**DIRECTIVE**:
Where does "class" appear in the data? Return each line that holds it.
***** RECORDS FOR THIS EXERCISE
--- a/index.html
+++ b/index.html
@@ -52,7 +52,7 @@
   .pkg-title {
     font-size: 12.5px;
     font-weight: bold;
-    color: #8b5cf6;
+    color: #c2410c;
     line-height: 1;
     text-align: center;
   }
**********
***** RECORDS FOR THIS EXERCISE
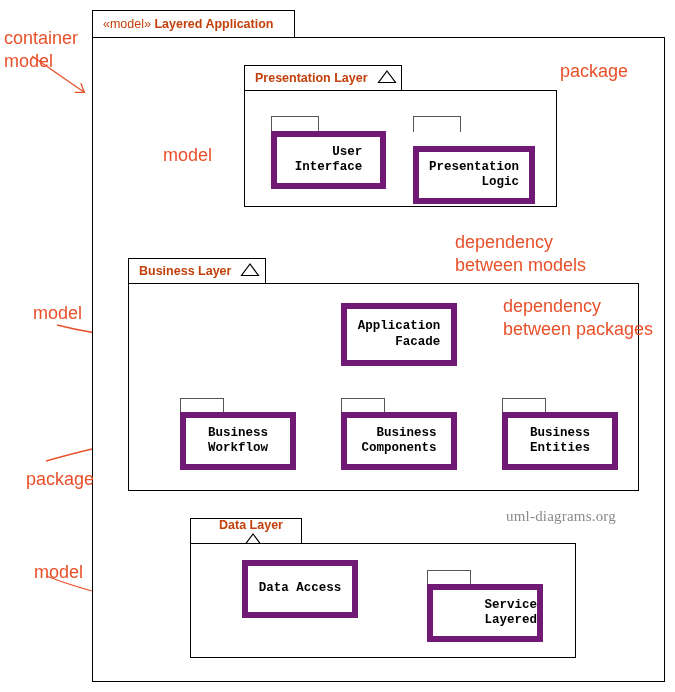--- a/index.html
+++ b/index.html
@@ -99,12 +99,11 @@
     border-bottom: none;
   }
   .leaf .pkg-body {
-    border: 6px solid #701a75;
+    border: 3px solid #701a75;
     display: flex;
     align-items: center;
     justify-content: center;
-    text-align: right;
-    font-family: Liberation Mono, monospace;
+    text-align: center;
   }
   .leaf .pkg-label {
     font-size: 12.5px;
**********
***** RECORDS FOR THIS EXERCISE
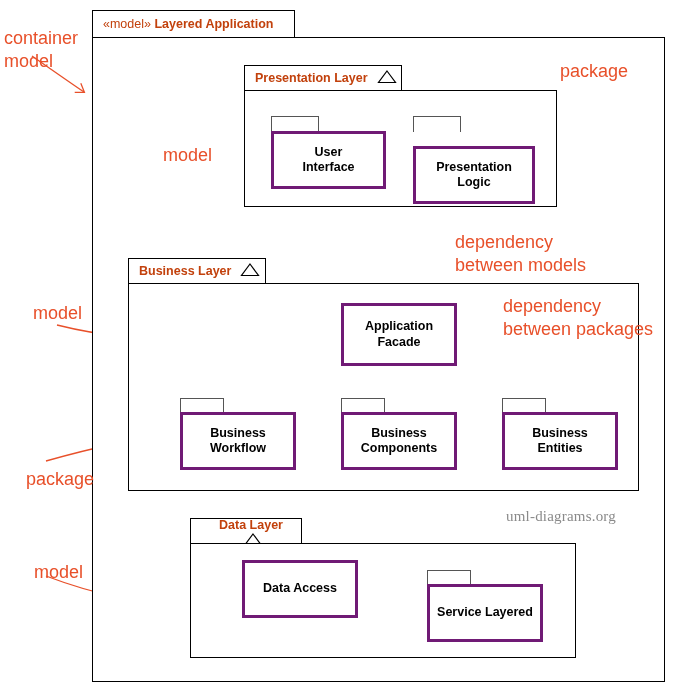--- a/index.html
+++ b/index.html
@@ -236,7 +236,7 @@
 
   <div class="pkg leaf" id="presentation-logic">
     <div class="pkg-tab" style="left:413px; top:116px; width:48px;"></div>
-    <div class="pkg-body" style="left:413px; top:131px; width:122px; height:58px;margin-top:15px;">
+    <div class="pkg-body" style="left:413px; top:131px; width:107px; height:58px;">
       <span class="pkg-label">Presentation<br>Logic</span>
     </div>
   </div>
**********
**ANSWER**:
   <div class="pkg leaf" id="presentation-logic">
     <div class="pkg-tab" style="left:413px; top:116px; width:48px;"></div>
-    <div class="pkg-body" style="left:413px; top:131px; width:122px; height:58px;margin-top:15px;">
+    <div class="pkg-body" style="left:413px; top:131px; width:107px; height:58px;">
       <span class="pkg-label">Presentation<br>Logic</span>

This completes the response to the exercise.